* **Lista de tareas**:
1. Reescribe como lista el párrafo del texto sobre Utoya que empieza con "Las estrategias narrativas son" y conserva sus datos principales.
2. Responde con el texto sobre Utoya a estas preguntas:
(a) ¿De qué película es el fotograma que se menciona al principio?
(b) ¿A qué distancia de Oslo está la isla de Utoya, y en qué dirección?
(c) ¿Quién dirigió la película 22 de julio?
3. Devuelve, copiado sin cambios, el fragmento del texto sobre Utoya que va desde "Carlos Bonfil" hasta "por Paul Greengrass.".

* **Texto de la página**:

Carlos Bonfil
▲ Fotograma de El atentado del siglo: Utoya Foto
Las estrategias narrativas son
diametralmente opuestas, pero dos películas refieren este año una misma
tragedia: la masacre cometida en la pequeña isla noruega de Utoya, a 40
kilómetros al noroeste de Oslo, en la que murieron 77 adolescentes
víctimas del tiroteo en solitario de Anders Behring Breivik, 32 años, un
militante de extrema derecha. Pocas horas antes, ese 22 de julio de
2011, el mismo hombre había hecho explotar un coche bomba devastando un
edificio gubernamental en la capital noruega. La primera cinta, en
cartelera comercial, tiene como título sensacionalista El atentado del siglo: Utoya (Utoya, July 22), del noruego Erik Poppe, y la segunda, producida y difundida por la plataforma Netflix, es la estadunidense 22 de julio dirigida por Paul Greengrass.

* **Registros de datos**:
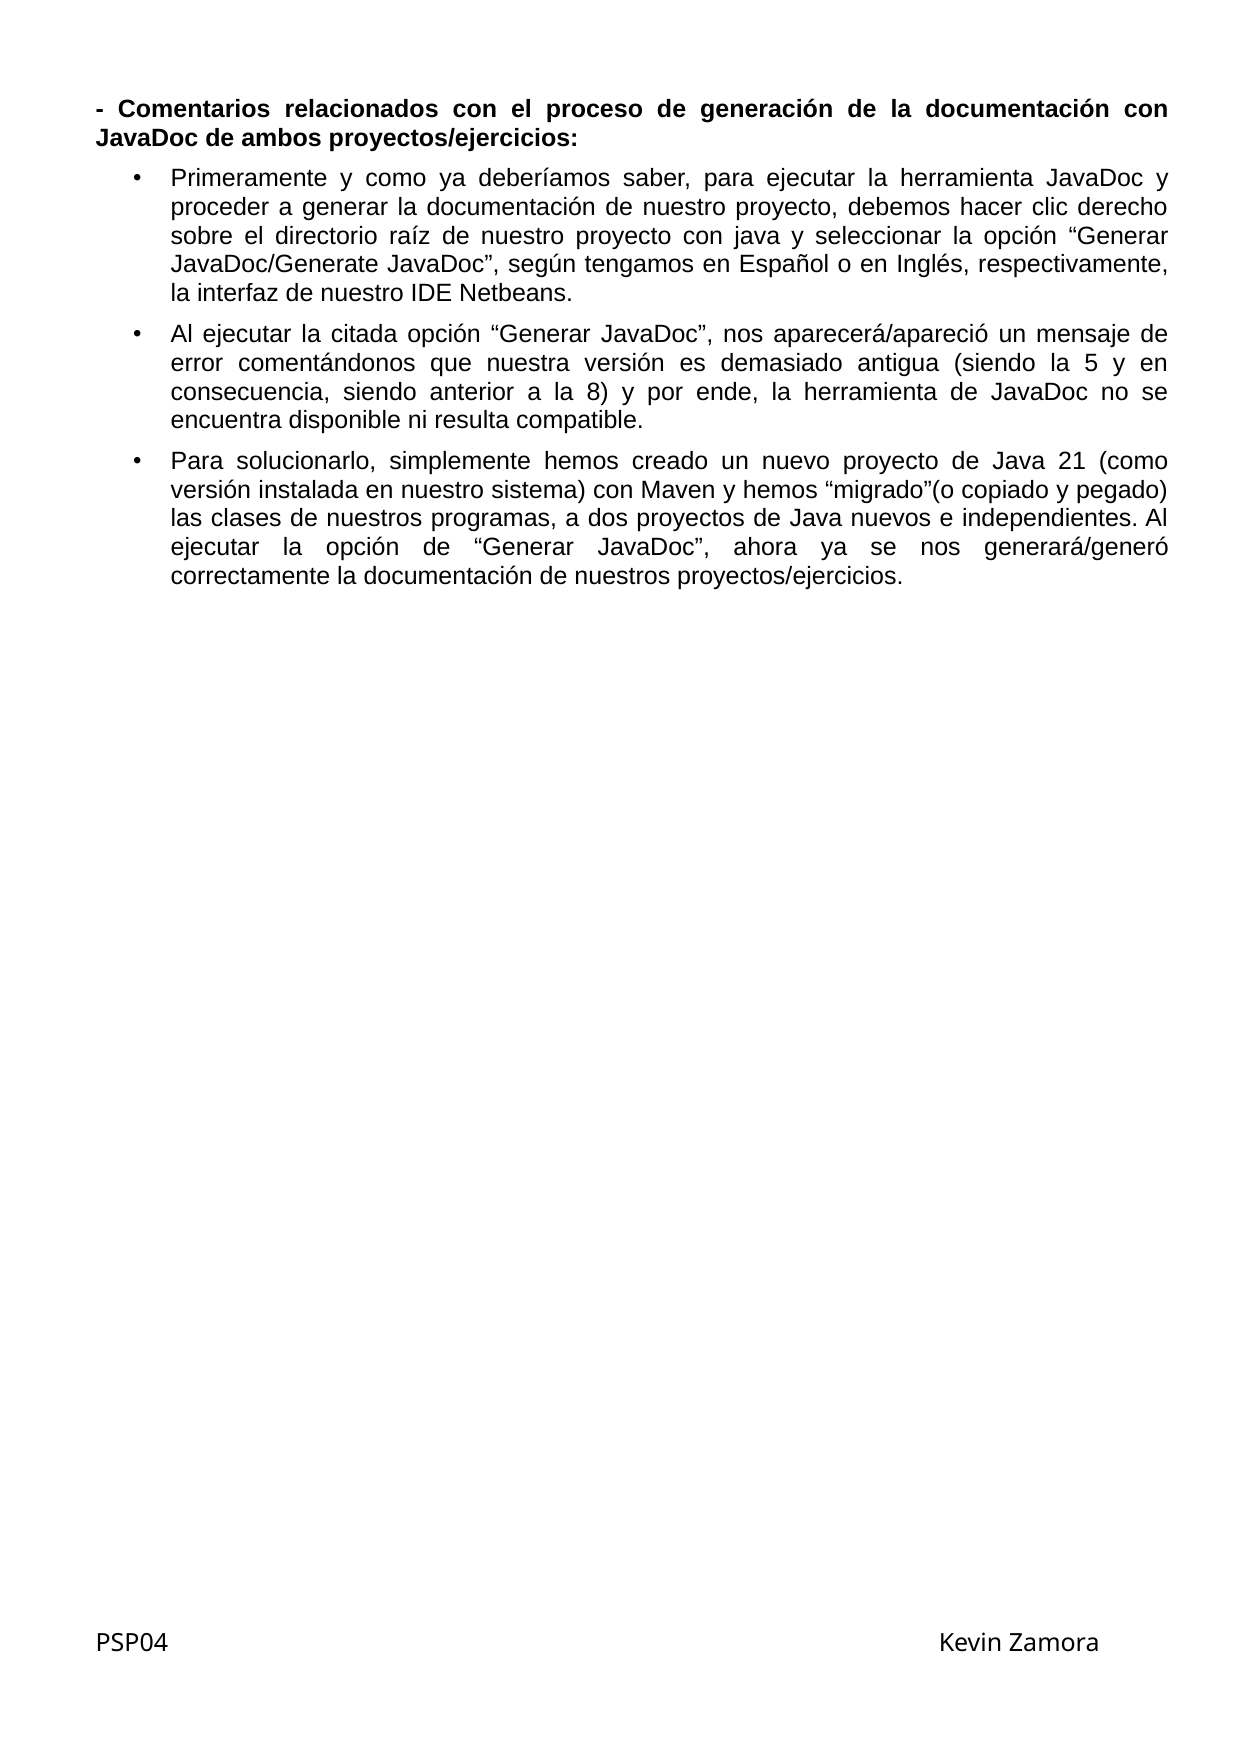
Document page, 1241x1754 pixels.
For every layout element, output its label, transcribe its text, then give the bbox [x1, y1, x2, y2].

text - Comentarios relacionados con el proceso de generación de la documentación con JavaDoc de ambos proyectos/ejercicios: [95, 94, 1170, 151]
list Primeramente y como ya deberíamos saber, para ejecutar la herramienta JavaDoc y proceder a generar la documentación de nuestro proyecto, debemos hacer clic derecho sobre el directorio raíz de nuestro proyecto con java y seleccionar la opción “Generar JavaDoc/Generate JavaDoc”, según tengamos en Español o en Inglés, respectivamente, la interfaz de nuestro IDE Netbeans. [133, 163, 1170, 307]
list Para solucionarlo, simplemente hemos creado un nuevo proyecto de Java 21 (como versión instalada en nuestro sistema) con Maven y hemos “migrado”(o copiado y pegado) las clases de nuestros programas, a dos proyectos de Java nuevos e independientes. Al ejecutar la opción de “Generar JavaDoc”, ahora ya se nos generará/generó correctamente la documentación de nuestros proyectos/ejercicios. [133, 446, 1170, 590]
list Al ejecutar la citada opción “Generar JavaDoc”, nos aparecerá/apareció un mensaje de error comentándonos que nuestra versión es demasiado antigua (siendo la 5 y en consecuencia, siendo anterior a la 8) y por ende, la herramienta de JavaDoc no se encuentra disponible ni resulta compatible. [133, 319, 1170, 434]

* **Soluciones por tarea**:
1.
- Este año, dos películas con estrategias narrativas diametralmente opuestas tratan la misma tragedia: la masacre de la pequeña isla noruega de Utoya, a 40 kilómetros al noroeste de Oslo.
- En la masacre murieron 77 adolescentes. Fueron víctimas del tiroteo en solitario de Anders Behring Breivik, de 32 años, un militante de extrema derecha.
- Pocas horas antes, ese 22 de julio de 2011, el mismo hombre hizo explotar un coche bomba que devastó un edificio gubernamental en la capital noruega.
- La primera película está en cartelera comercial. Tiene el título sensacionalista El atentado del siglo: Utoya (Utoya, July 22) y la dirigió el noruego Erik Poppe.
- La segunda es la estadunidense 22 de julio, dirigida por Paul Greengrass. La produjo y difunde la plataforma Netflix.

2.
(a) Es de El atentado del siglo: Utoya.
(b) Está a 40 kilómetros al noroeste de Oslo.
(c) La dirigió Paul Greengrass.

3.
Carlos Bonfil
▲ Fotograma de El atentado del siglo: Utoya Foto
Las estrategias narrativas son
diametralmente opuestas, pero dos películas refieren este año una misma
tragedia: la masacre cometida en la pequeña isla noruega de Utoya, a 40
kilómetros al noroeste de Oslo, en la que murieron 77 adolescentes
víctimas del tiroteo en solitario de Anders Behring Breivik, 32 años, un
militante de extrema derecha. Pocas horas antes, ese 22 de julio de
2011, el mismo hombre había hecho explotar un coche bomba devastando un
edificio gubernamental en la capital noruega. La primera cinta, en
cartelera comercial, tiene como título sensacionalista El atentado del siglo: Utoya (Utoya, July 22), del noruego Erik Poppe, y la segunda, producida y difundida por la plataforma Netflix, es la estadunidense 22 de julio dirigida por Paul Greengrass.